Women's madison

Race details
- Dates: October 16, 2010
- Stages: 1
- Distance: 20 km (12 mi)

Medalists
- Gold / Roxane Knetemann Amy Pieters
- Silver / Ellen van Dijk Vera Koedooder
- Bronze / Nina Kessler Winanda Spoor

= 2010 Dutch National Track Championships – Women's madison =

The women's madison at the 2010 Dutch National Track Championships took place at Sportpaleis Alkmaar in Alkmaar on October 16, 2010. Seven teams participated in the contest.
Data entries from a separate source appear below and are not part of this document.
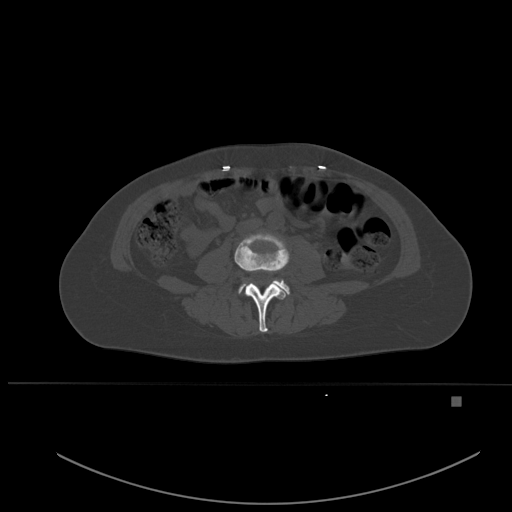
CT including the spine, one axial slice; bone window (W 1800 / L 400 HU); 1.5 mm slice thickness; 512 × 512 image matrix, field of view 443 × 443 mm. Patient: female, 49 years. From the clinical record (not read from this slice): primary cancer: breast; vertebrae with lytic lesions (as recorded): L3, T12, L4.
Structures marked on this image (semi-automatic segmentation, software-assisted and operator-edited):
- L3 vertebra: bounding box <234,233,290,332> (left, top, right, bottom; pixels)
- L4 vertebra: <238,279,290,295>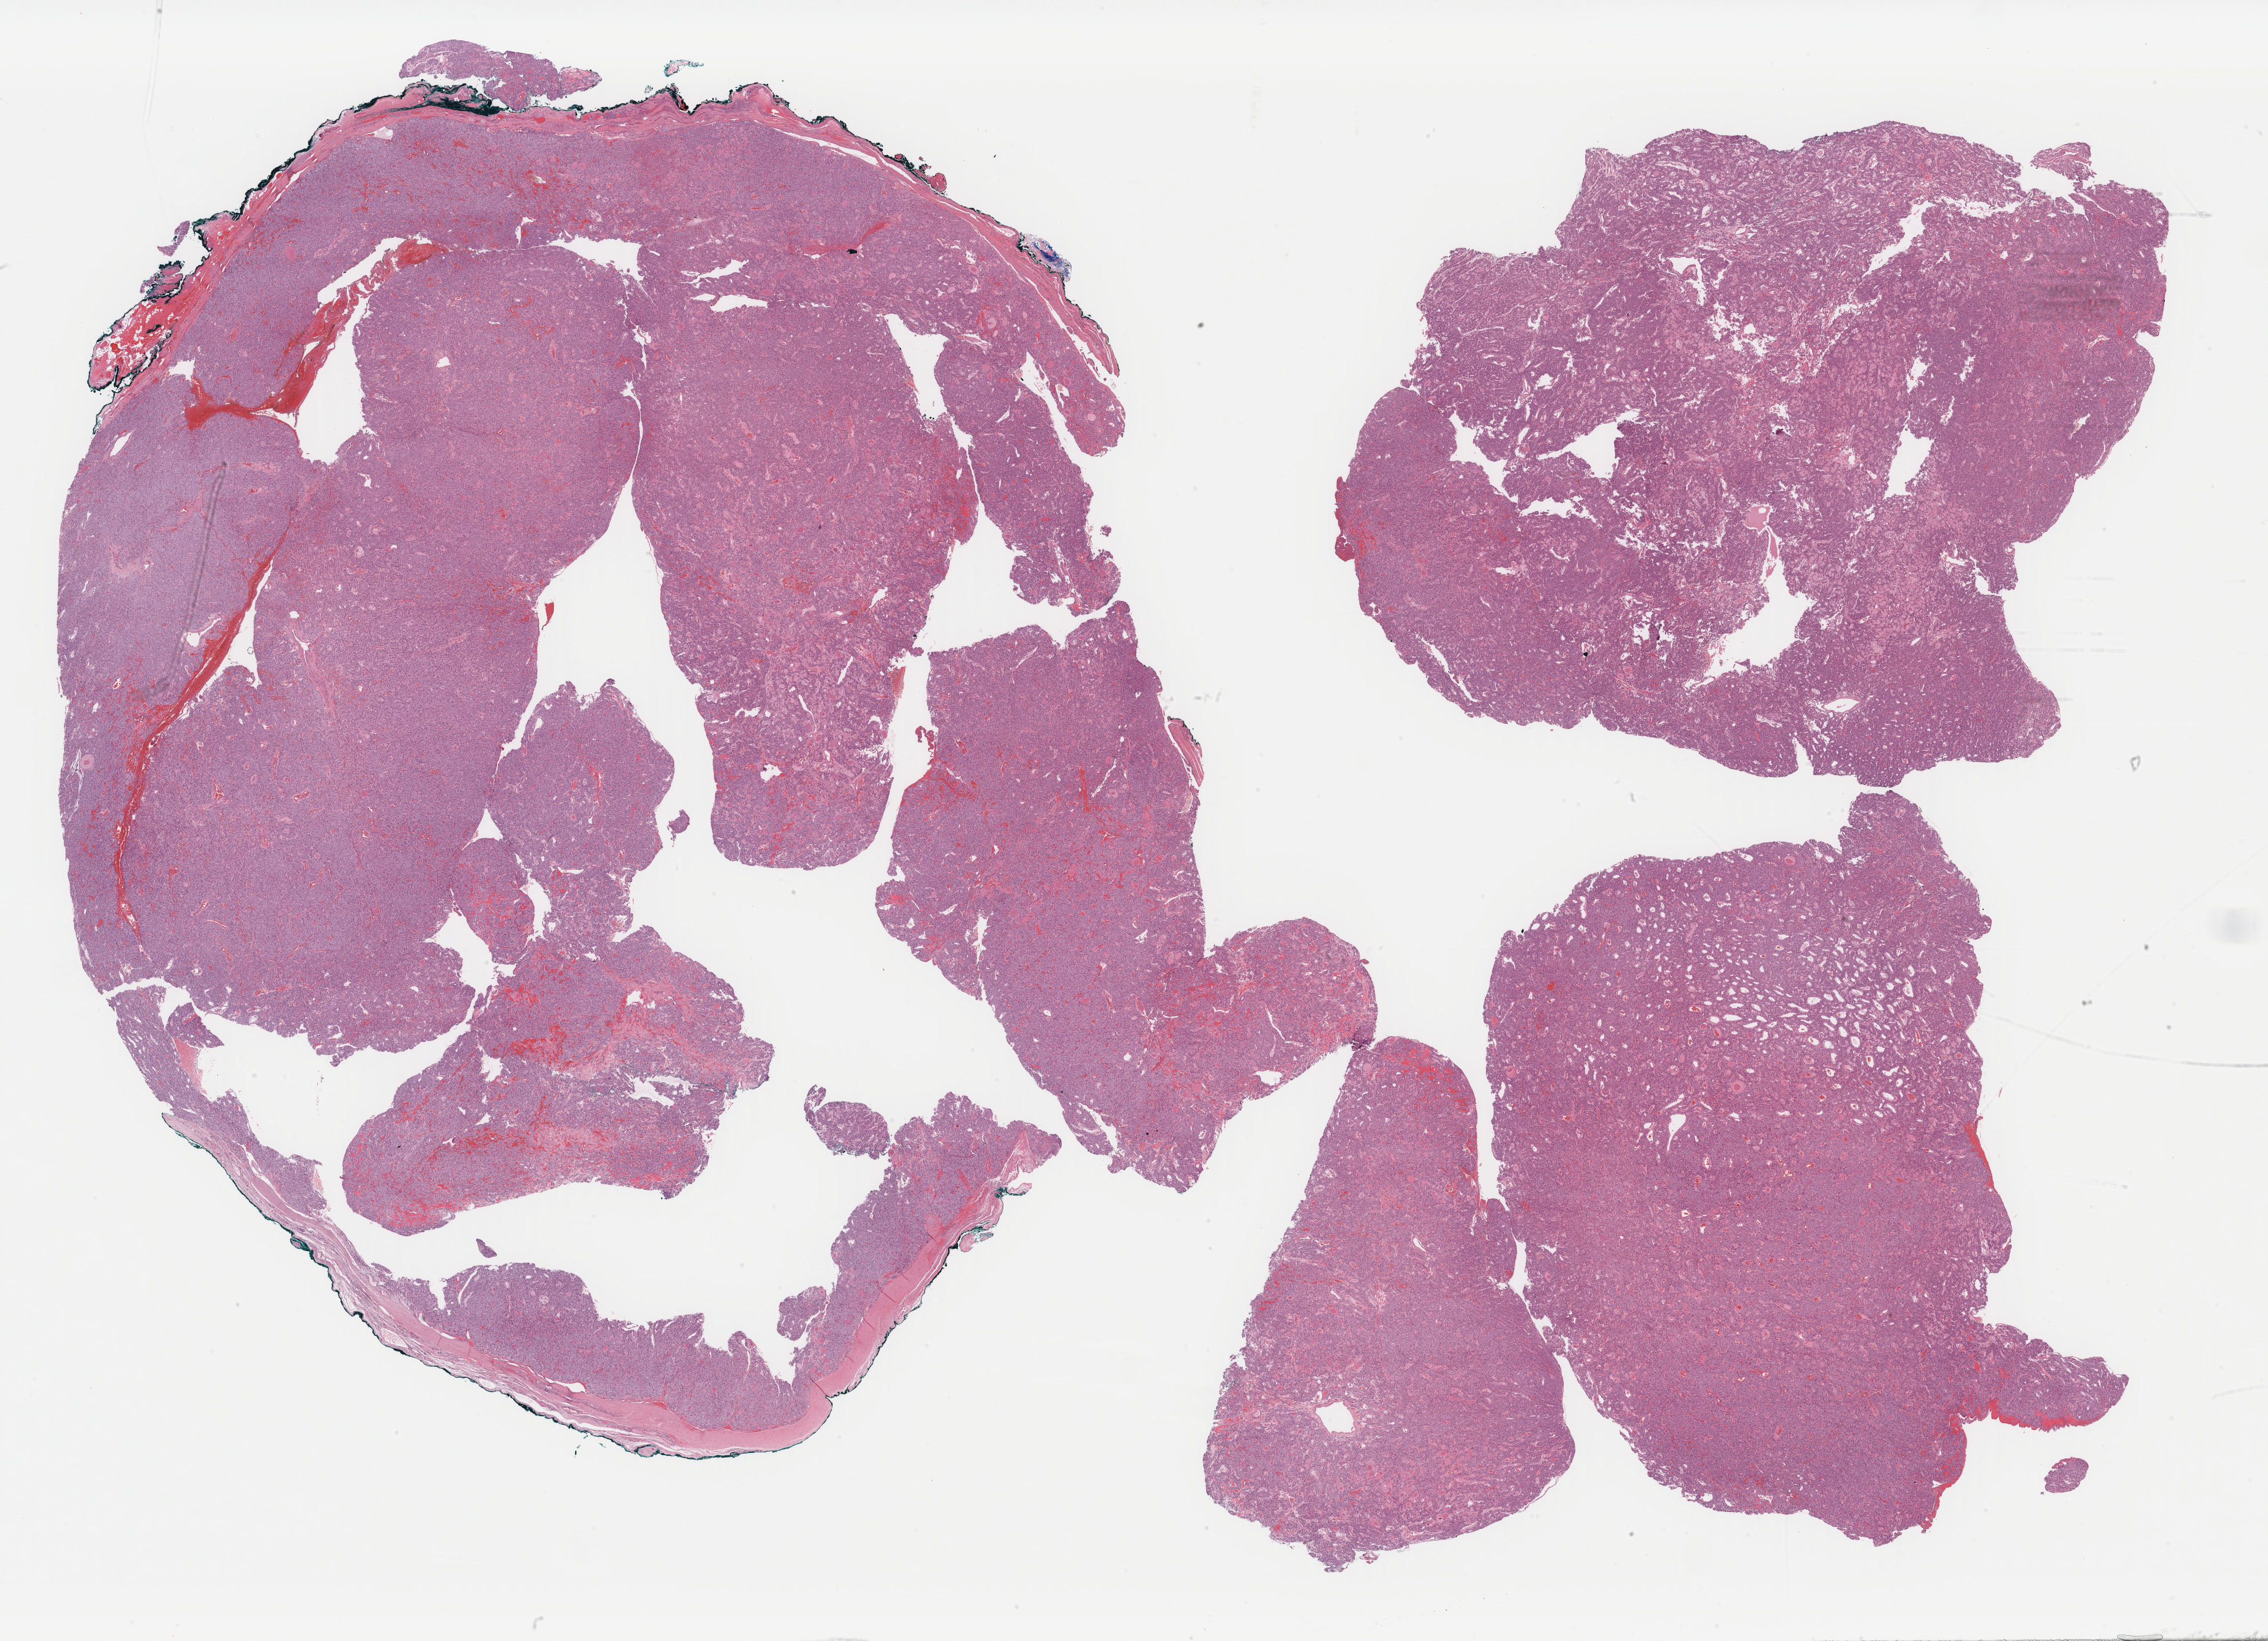
Whole-slide histology image, Hematoxylin and eosin (H&E) stained, low-resolution overview of the scanned area, about 31.4 x 22.7 mm (from a 40x scan). FFPE section. Sample: primary tumour, thyroid. Female, age 39 years at initial diagnosis.
• diagnosis: Papillary carcinoma, follicular variant
• lymph nodes positive (case pathology): 0 of 3 examined
• AJCC pathologic stage: I (6th edition)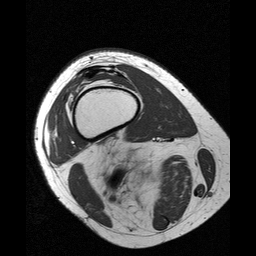
MRI of an extremity soft-tissue mass, one axial slice. Slice 24 of 25 in the series (ordered by position). 256 × 256 image matrix, field of view 160 × 160 mm. Female patient. Case-level facts recorded for this patient, not image findings: histological type: liposarcoma; site of the primary tumour: right thigh.
Annotated regions visible in this slice (manually delineated by an expert):
- gross tumour volume (mass): bounding box (x1, y1, x2, y2) in pixels: (124, 167, 163, 187)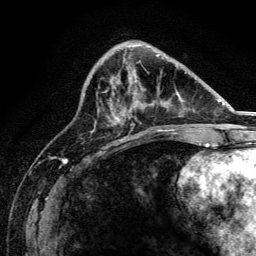
Breast MRI, one axial slice; slice 57 of 134 in the series (ordered by position); cropped to one breast; dynamic contrast-enhanced series, time point 2 of 6 at this slice position (early post-contrast); 3 T; TE 4.2 ms, TR 8.2 ms; 1.2 mm slice thickness; 256 × 256 image matrix. Female patient.
Annotated regions visible in this slice (semi-automatic segmentation, software-assisted and operator-edited):
- enhancing-tissue mask used for the functional tumour volume (all voxels passing the contrast-enhancement thresholds inside the analysis volume; usually the tumour): box from (x=117, y=79) to (x=160, y=131) px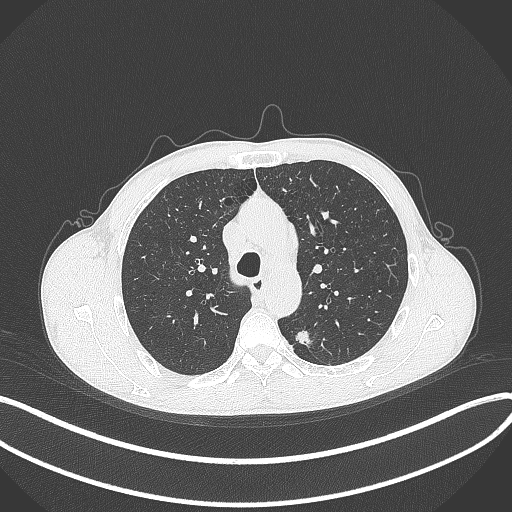
Chest CT, one axial slice; position 280 of 429 along the scan axis; reconstruction kernel B70f; 120 kVp; lung window (W 1500 / L -600 HU); 1 mm slice thickness; 512 × 512 image matrix, field of view 400 × 400 mm. Patient: male, 51 years. Case-level facts recorded for this patient, not image findings: clinical TNM (as recorded): T2a N1 M1.
Outlined on this slice (bounding box drawn by a radiologist):
- lung tumour (recorded histology: adenocarcinoma): bounding box [x1, y1, x2, y2] px = [293, 327, 319, 353]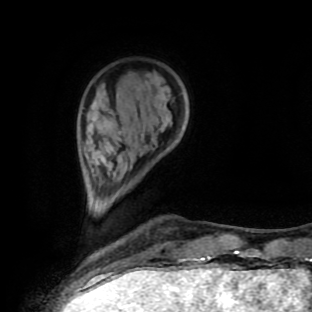
Breast MRI (dynamic contrast-enhanced), one axial slice. Position 25 of 90 along the scan axis. Cropped to one breast. Dynamic contrast-enhanced series, time point 2 of 9 at this slice position (early post-contrast). 1.5 T. TE 4.2 ms, TR 7 ms. 2 mm slice thickness. 312 × 312 image matrix, field of view 195 × 195 mm. Female patient.
Outlined on this slice (semi-automatically segmented with operator editing):
- enhancing-tissue mask used for the functional tumour volume (all voxels passing the contrast-enhancement thresholds inside the analysis volume; usually the tumour): bounding box (x1, y1, x2, y2) in pixels: (201, 257, 211, 259)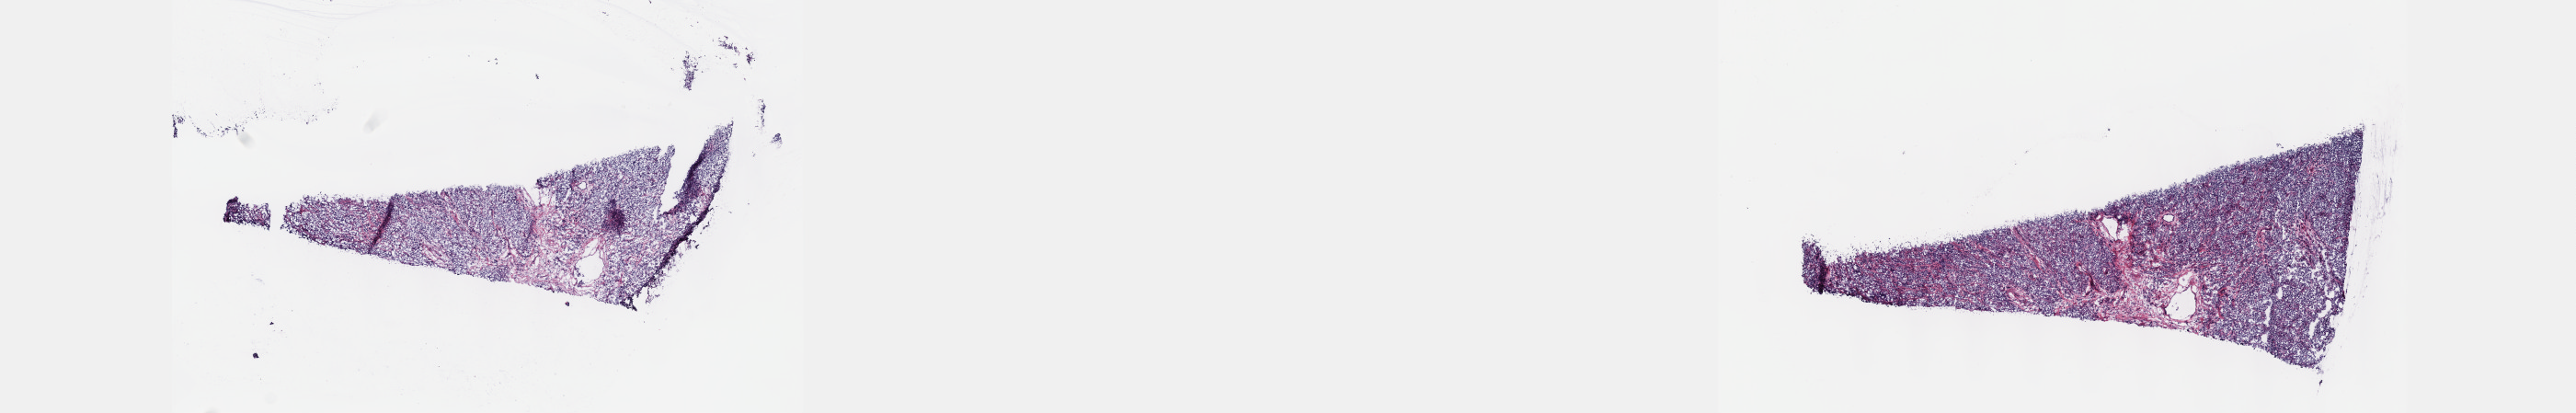
Whole-slide histology image, Hematoxylin and eosin (H&E) stained, whole scanned area (about 22.6 x 3.6 mm, from a 40x scan) shown as a low-resolution overview, frozen section from the top of the tissue portion, testis, additional new primary tumour sample. Patient sex: male. Composition of this section per pathologist review: tumour cells 90%, tumour nuclei 90%, normal cells 0%, stromal cells 10%, necrosis 0%. Infiltration values recorded for this section: lymphocyte infiltration 40%, monocyte infiltration 20%, neutrophil infiltration 20%.
This section: additional new primary tumour.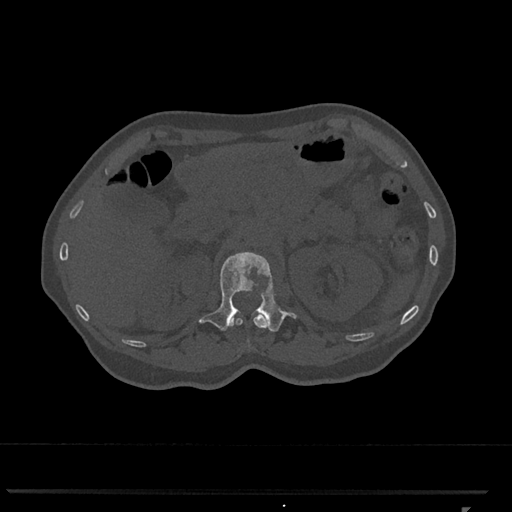
CT including the spine, one axial slice; position 418 of 793 along the scan axis; 120 kVp; bone window (W 1800 / L 400 HU); 0.5 mm slice thickness; 512 × 512 image matrix, field of view 380 × 380 mm. Female patient, age 62 years. Case-level facts recorded for this patient, not image findings: primary cancer: renal.
Annotated regions visible in this slice (semi-automatically segmented with operator editing):
- L1 vertebra: bounding box [x1, y1, x2, y2] px = [198, 252, 297, 332]
- T12 vertebra: [230, 313, 267, 328]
Roxane Knetemann & Amy Pieters won the gold medal, Ellen van Dijk & Vera Koedooder took silver and Nina Kessler & Winanda Spoor won the bronze.

==Preview==
Several cyclist didn't participate because the competition took place early in the track cycling season and just after the road cycling season. Besides of that, two days after the competition the six day of Amsterdam started.

==Competition format==
Because of the number of teams, there were no qualification rounds for this discipline. Consequently, the event was run direct to the final. The competition was shortened with 20 laps compared to 2009 and consisted on 80 laps, making a total of 20 km. The aim of the madison is to score as many points for intermediate sprints as well as for lapping the pack.

==Results==

| Rank | Name | Laps down | Points | Sprint 1 | Sprint 2 | Sprint 3 | Sprint 4 |
|---|---|---|---|---|---|---|---|
| 1st place, gold medalist(s) | Roxane Knetemann Amy Pieters | 0 | 18 | 5 | 5 | 3 | 5 |
| 2nd place, silver medalist(s) | Ellen van Dijk Vera Koedooder | 0 | 12 | 2 | 3 | 5 | 2 |
| 3rd place, bronze medalist(s) | Nina Kessler Winanda Spoor | 0 | 4 | 1 | 1 | 1 | 1 |
| 4 | Laura van der Kamp Lotte van Hoek | 0 | 2 |  |  | 2 |  |
| 5 | Claudia Koster Ilona Meiring | 0 | 0 |  |  |  |  |
| 6 | Silvie Haakman Kelly Markus | 1 | 6 | 3 |  |  | 3 |
| 7 | Kim van Dijk Samantha van Steenis | 1 | 2 | 2 |  |  |  |

Results from cyclebase.nl and verakoedooder.nl.